----- LISTED RECORDS

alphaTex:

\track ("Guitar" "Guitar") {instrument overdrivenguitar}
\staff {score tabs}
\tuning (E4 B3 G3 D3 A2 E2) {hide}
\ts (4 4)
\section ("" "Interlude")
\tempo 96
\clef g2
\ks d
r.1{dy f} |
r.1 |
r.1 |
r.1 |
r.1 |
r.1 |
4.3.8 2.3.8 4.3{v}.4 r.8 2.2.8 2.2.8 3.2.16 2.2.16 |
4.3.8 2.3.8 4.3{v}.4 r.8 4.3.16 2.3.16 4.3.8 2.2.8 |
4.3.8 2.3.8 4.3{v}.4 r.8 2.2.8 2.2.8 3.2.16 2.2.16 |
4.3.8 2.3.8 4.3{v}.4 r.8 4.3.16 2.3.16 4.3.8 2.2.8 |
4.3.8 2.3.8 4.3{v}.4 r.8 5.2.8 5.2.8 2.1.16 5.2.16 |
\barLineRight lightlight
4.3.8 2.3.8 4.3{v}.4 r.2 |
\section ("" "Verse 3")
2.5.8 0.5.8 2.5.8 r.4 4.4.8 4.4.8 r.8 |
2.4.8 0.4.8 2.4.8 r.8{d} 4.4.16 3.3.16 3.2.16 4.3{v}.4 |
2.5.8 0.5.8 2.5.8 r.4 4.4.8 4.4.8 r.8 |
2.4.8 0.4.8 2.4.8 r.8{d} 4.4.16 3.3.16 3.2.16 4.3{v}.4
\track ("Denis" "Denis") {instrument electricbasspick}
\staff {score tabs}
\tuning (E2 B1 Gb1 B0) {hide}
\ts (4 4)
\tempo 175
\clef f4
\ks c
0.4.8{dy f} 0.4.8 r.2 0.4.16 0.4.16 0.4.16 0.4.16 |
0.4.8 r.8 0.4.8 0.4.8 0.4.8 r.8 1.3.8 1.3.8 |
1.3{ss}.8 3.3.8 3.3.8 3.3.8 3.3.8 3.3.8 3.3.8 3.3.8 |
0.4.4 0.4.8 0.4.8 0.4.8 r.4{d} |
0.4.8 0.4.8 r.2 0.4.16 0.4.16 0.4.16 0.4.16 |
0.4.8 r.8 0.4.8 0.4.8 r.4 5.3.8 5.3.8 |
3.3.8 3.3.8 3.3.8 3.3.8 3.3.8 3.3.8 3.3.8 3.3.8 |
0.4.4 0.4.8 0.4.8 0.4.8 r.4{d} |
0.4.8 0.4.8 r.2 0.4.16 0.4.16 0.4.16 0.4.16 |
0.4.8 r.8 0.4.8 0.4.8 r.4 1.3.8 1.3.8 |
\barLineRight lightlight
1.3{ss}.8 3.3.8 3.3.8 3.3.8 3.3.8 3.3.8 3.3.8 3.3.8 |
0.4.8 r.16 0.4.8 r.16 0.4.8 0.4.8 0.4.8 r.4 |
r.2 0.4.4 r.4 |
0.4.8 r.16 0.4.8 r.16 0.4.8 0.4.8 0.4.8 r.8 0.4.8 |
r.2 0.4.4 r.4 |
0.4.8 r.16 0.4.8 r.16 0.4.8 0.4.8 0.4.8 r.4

----------

▸ **GIVEN INSTRUCTION**
Locate every line in the listing that contains the string "track", and copy each one out in full.

▸ **SOLUTION**
\track ("Guitar" "Guitar") {instrument overdrivenguitar}
\track ("Denis" "Denis") {instrument electricbasspick}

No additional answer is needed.